■ **Given task**
Which lines in the records below contain the string "number"? Find and copy each of those lines, matching case exactly.

##### Provided data #####

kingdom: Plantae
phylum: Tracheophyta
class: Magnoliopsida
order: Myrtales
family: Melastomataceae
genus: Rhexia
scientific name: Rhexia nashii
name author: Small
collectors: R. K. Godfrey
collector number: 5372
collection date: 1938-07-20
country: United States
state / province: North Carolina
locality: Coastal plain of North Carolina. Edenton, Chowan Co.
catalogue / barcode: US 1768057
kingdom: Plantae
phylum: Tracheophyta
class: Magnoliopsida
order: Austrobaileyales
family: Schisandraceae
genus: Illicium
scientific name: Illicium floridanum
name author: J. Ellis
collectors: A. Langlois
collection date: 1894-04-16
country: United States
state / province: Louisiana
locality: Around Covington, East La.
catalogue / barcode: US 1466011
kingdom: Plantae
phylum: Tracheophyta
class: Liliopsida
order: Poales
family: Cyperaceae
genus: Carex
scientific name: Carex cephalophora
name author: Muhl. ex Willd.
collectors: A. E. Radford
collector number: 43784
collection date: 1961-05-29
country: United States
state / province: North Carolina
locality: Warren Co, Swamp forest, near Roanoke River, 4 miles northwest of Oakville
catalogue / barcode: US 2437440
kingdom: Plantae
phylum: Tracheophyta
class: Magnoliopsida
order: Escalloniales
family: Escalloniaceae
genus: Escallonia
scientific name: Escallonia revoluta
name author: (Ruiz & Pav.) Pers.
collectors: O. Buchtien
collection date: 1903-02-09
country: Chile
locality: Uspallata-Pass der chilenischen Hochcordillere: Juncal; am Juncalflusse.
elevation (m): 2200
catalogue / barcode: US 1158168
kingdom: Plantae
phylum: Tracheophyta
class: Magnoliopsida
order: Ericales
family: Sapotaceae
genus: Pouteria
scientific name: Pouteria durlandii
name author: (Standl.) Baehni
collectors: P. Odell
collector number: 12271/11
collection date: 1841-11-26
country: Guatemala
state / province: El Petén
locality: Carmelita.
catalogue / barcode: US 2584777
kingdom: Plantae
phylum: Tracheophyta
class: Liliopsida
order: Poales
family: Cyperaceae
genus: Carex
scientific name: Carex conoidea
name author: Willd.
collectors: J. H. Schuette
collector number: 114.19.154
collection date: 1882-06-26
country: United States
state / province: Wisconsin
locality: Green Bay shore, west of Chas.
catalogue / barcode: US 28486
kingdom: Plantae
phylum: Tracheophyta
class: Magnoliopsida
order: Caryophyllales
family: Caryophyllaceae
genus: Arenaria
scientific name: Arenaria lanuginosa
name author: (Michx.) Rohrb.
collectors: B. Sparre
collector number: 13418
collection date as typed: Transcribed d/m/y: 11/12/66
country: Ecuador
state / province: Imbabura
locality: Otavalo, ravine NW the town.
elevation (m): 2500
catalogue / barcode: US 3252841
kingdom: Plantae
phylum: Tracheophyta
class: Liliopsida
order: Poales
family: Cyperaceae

#####

■ **Answer for this exercise**
collector number: 5372
collector number: 43784
collector number: 12271/11
collector number: 114.19.154
collector number: 13418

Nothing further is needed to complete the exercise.